Doblé la carta y la guardé en el bolsillo. Los ojos se me llenaron de lágrimas de sangre. ¿Por qué tenía mi madre que entender tanto y, al mismo tiempo, tan poco?

11

El viento había perdido su helada fuerza y todos los olores de la ciudad volvían a la vida. Y los mercados estaban llenos de flores. Sin pensar en lo que hacía, corrí a casa de Roget a exigirle que me dijera dónde vivía Nicolás.

Sólo le echaría un vistazo para asegurarme de que estaba bien de salud, para cerciorarme de que la casa era suficientemente buena.

Estaba en la He Saint Louis y resultaba muy impresionante, como era mi deseo, pero todas las ventanas que daban al
quai
tenían cerradas las persianas.

Me quedé mirando la casa un largo rato mientras por el puente cercano pasaba un carruaje tras otro. Y supe que tenía que ver a Nicolás.

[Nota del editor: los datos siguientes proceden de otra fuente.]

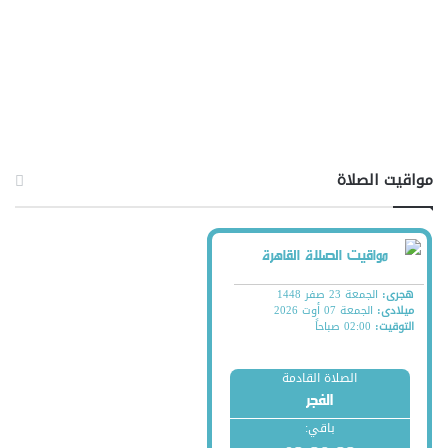
مواقيت الصلاة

Empecé a escalar la pared como había subido las del pueblo y me resultó asombrosamente fácil. Escalé un piso tras otro, mucho más arriba de lo que me había atrevido hasta entonces, y luego corrí por el tejado y bajé por la fachada interior hasta la altura del piso de Nicolás.

Pasé ante un puñado de ventanas abiertas antes de llegar a la que buscaba. Y allí vi a Nicolás a la luz de la mesa donde cenaba con Jeannette y Luchina. Estaban tomando el bocado de madrugada que solíamos hacer juntos los cuatro cuando cerraba el teatro.